**Records from a data collection**
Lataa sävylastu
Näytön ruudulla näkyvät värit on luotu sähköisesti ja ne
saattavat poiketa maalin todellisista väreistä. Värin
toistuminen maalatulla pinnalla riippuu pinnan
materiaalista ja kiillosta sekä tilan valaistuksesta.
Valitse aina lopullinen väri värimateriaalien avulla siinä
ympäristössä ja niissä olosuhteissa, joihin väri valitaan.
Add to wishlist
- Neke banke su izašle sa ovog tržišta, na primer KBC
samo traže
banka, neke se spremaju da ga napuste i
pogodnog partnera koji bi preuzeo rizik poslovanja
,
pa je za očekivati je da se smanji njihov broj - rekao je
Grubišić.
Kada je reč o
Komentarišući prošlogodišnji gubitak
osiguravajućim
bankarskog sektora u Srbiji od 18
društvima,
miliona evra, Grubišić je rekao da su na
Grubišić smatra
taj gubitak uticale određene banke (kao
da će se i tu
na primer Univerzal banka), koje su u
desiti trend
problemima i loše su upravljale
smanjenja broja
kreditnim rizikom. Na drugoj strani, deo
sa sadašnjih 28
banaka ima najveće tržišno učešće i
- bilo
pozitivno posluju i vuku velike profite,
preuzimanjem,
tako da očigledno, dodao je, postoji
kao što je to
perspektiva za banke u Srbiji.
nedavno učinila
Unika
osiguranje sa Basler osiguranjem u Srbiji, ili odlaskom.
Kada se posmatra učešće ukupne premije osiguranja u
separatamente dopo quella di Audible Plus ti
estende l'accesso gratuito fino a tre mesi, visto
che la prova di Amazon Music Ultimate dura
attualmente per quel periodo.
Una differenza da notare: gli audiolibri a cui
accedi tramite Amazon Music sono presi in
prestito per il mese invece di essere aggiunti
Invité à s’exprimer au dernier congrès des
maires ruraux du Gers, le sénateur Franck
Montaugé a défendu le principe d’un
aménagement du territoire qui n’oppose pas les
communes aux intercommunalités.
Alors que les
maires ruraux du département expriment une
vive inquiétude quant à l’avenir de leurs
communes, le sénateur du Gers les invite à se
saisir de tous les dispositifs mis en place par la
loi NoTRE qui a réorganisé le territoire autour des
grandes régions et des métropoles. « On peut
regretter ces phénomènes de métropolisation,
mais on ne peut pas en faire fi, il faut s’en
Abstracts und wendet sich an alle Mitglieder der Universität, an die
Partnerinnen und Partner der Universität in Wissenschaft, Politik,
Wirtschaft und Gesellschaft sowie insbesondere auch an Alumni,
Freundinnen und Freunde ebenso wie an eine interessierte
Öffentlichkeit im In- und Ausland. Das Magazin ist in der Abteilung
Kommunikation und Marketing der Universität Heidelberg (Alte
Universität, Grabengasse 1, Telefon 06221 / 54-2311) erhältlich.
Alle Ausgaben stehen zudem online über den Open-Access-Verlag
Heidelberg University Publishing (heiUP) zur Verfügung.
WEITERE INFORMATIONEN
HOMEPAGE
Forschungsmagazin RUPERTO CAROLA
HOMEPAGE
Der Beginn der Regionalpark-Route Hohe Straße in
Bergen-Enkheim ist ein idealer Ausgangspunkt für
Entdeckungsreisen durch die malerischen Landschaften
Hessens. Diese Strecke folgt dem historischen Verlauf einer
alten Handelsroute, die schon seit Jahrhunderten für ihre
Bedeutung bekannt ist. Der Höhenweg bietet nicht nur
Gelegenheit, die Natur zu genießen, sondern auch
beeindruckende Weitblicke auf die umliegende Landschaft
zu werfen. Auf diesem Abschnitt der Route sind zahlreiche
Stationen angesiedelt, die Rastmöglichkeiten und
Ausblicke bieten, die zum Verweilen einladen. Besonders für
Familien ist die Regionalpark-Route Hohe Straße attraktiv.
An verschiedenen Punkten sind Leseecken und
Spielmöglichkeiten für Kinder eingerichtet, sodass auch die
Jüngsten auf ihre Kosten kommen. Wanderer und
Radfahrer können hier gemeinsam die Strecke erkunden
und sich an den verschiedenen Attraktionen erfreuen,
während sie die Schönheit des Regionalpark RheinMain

**Work to be completed**
Beginning at the first line of the records, retype exactly every line up to and including the one with "materiaalista ja kiillosta".

**Exercise result**
Lataa sävylastu
Näytön ruudulla näkyvät värit on luotu sähköisesti ja ne
saattavat poiketa maalin todellisista väreistä. Värin
toistuminen maalatulla pinnalla riippuu pinnan
materiaalista ja kiillosta sekä tilan valaistuksesta.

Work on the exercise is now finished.